## Work order:
In the records below, find the line that holds "border-right: 6px solid". Restate it and every later line exactly, stopping at the end and skipping pictures.

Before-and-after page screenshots

+++++

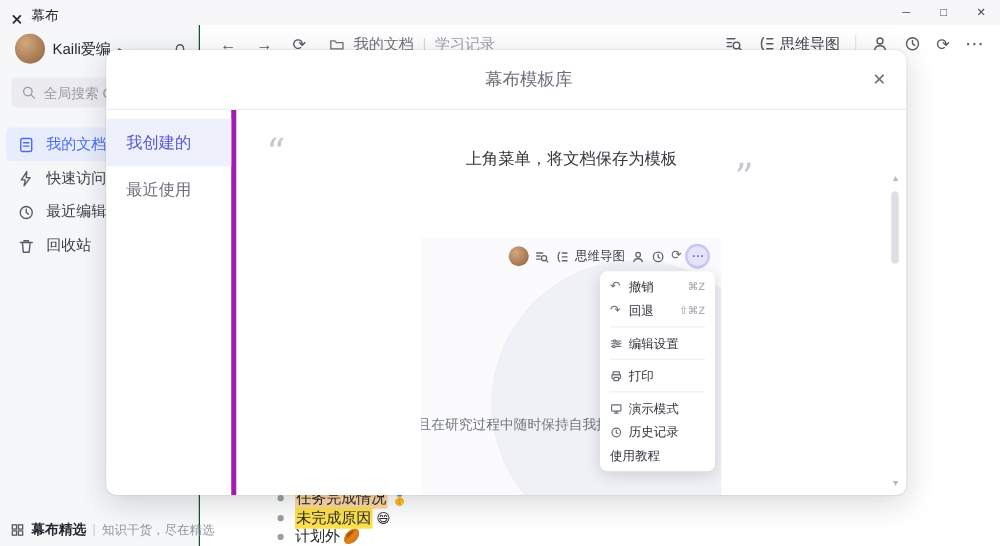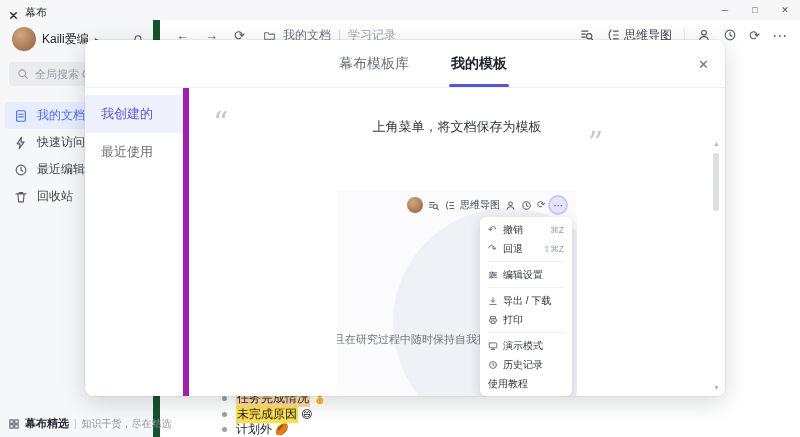"Kaili爱编" .sidebar { border-right: 7px solid #14532d -> 1px solid #14532d }
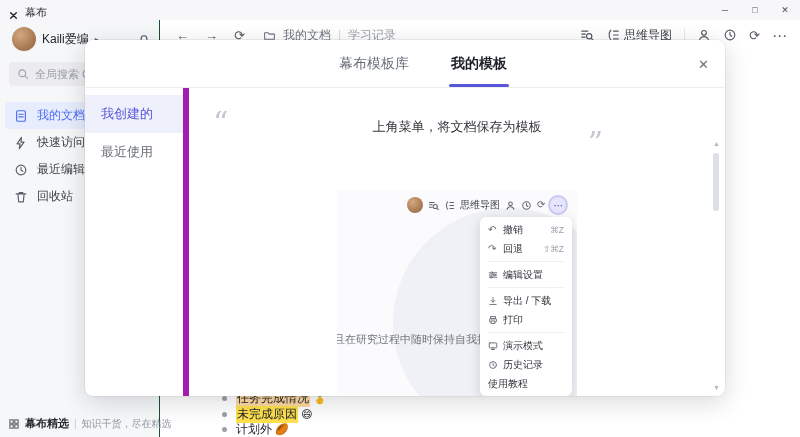"我的模板" span.mtab { html: <span>我的模板</span> -> none }
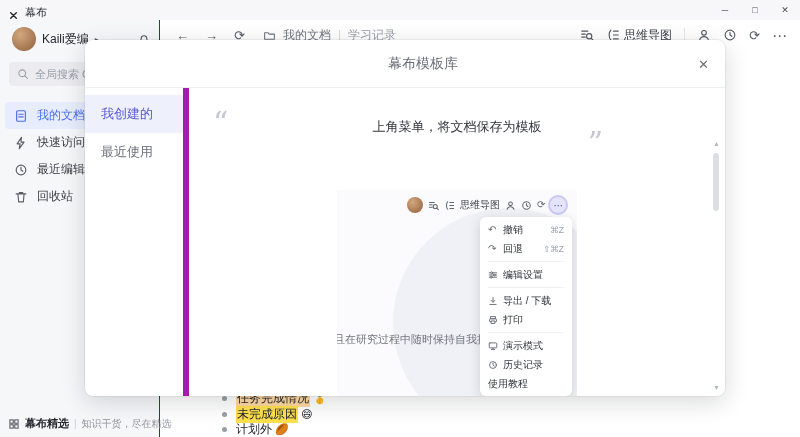"我创建的" .m-side { border-right: 6px solid #a21caf -> 4px solid #a21caf }
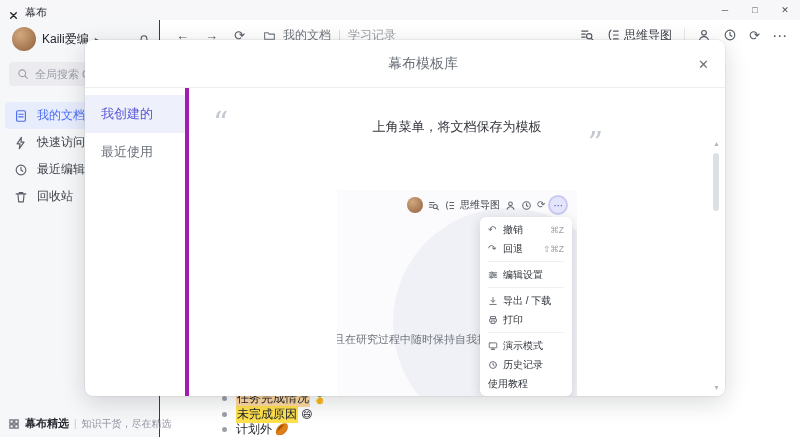"导出 / 下载" div.menu-item { html: <div> <span> <svg> <path></path> <path></path> </svg> </span> <span>导出 / 下载</span> </div> -> none }
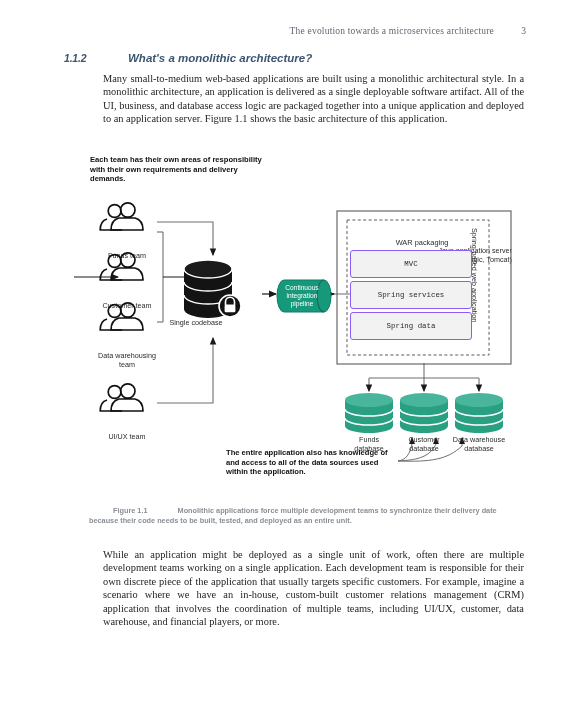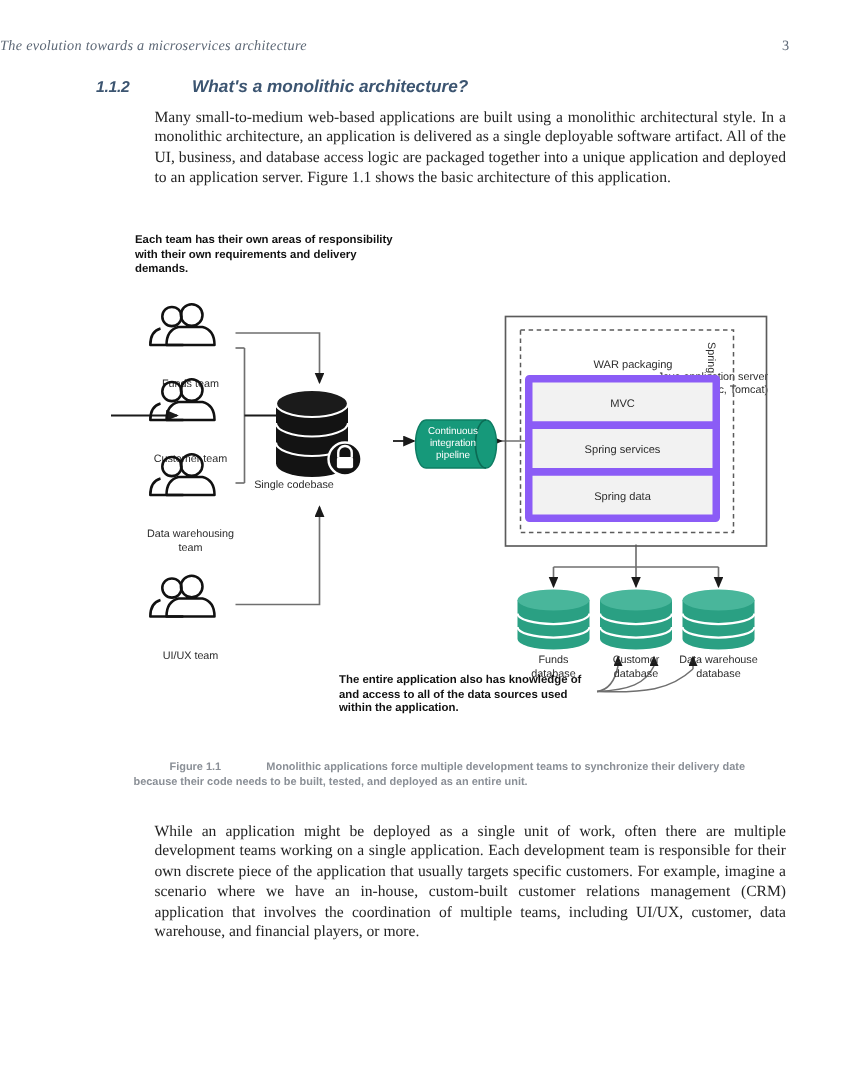"The evolution towards a microservices" .runhead-title { font-style: italic -> none; text-align: left -> right }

+++++

## Result of this task:
"我创建的" .m-side { border-right: 6px solid #a21caf -> 4px solid #a21caf }
"导出 / 下载" div.menu-item { html: <div> <span> <svg> <path></path> <path></path> </svg> </span> <span>导出 / 下载</span> </div> -> none }
"The evolution towards a microservices" .runhead-title { font-style: italic -> none; text-align: left -> right }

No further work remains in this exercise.